Gefyra: Blazingly-fast, rock-solid, local application development with Kubernetes.
The Problem
Building and pushing containers to test them in Kubernetes is repetitive and time-consuming. Writing and debugging code that depends on services in Kubernetes is daunting. Especially if they are not reachable during development.
The Solution
Gefyra runs local code in any Kubernetes cluster without the build and push cycle. It overlays containers in the cluster making code changes immediately available.
Core Features
Run a container instance on a developer machine and connect it to Kubernetes-based resources
You can run an arbitrary container on your local development machine that behaves as it would run within a Kubernetes cluster. It connects to Kubernetes-based resources (such as databases, APIs, or assets), making it very convenient to test a new service in the cluster or write code that depends on Kubernetes resources.

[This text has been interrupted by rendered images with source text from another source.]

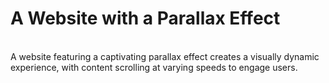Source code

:# A Website with a Parallax Effect
<br>
A website featuring a captivating parallax effect creates a visually dynamic experience, with content scrolling at varying speeds to engage users.

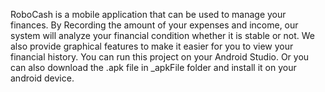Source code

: RoboCash is a mobile application that can be used to manage your finances. By Recording the amount of your expenses and income, our system will analyze your financial condition whether it is stable or not. We also provide graphical features to make it easier for you to view your financial history.
You can run this project on your Android Studio. Or you can also download the .apk file in _apkFile folder and install it on your android device.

Overlay a container running within a Kubernetes Pod with a local instance
You can simply replace a container running in a Kubernetes Pod with a local container instance. That will serve the requests to that Pod from your local container instances. That makes it very convenient to test changes in a realistic production-close environment before pushing the code to CI/CD.
Gefyra offers you to
- run services locally on a developer machine
- operate feature-branches in a production-like Kubernetes environment with all adjacent services
- write code in the IDE you already love, be fast, be confident
- leverage all the neat development features, such as debugger, code-hot-reloading, overriding environment variables
- run high-level integration tests against all dependent services
- keep peace-of-mind when pushing new code to the integration environment
Quick installation
curl -sSL https://raw.githubusercontent.com/gefyrahq/gefyra/main/install.sh | sh -
Looking for Homebrew or Windows installation? Checkout the installation guide.
Use Cases and Demos
If you are interested in more sophisticated use cases or want to develop modern Kubernetes-based architectures, check out the use cases and demos or the media section.

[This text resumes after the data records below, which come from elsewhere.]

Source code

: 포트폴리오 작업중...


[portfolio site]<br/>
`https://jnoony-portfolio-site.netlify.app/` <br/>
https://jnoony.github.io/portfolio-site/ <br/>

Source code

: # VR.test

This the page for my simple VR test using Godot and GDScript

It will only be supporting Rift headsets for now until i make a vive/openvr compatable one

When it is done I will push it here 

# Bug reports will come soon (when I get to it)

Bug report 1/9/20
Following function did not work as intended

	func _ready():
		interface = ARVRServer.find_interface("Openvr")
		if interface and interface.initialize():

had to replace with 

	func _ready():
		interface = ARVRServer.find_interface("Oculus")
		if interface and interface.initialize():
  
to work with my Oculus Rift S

Alternative to Telepresence 2
Compared to Telepresence 2, Gefyra uses a Wireguard-based VPN to connect with the Kubernetes cluster. Telepresence 2 provides a broad connectivity with the cluster (“your development machine becomes part of the cluster”), Gefyra instead establishes a very scoped connectivity based on a dedicated Docker-network on the developer machine. In addition, Gefyra supports a couple of important use-cases such as the sidecar pattern (see: this medium article) and does not require “sudo”-privileges during the development process.
Anyway, if you feel you need other features that Telepresence 2 provides and Gefyra misses, please give it a go. Gefyra was heavily inspired by Telepresence 2.
Gefyra was designed to be fast and robust on an average developer machine and supports most platforms.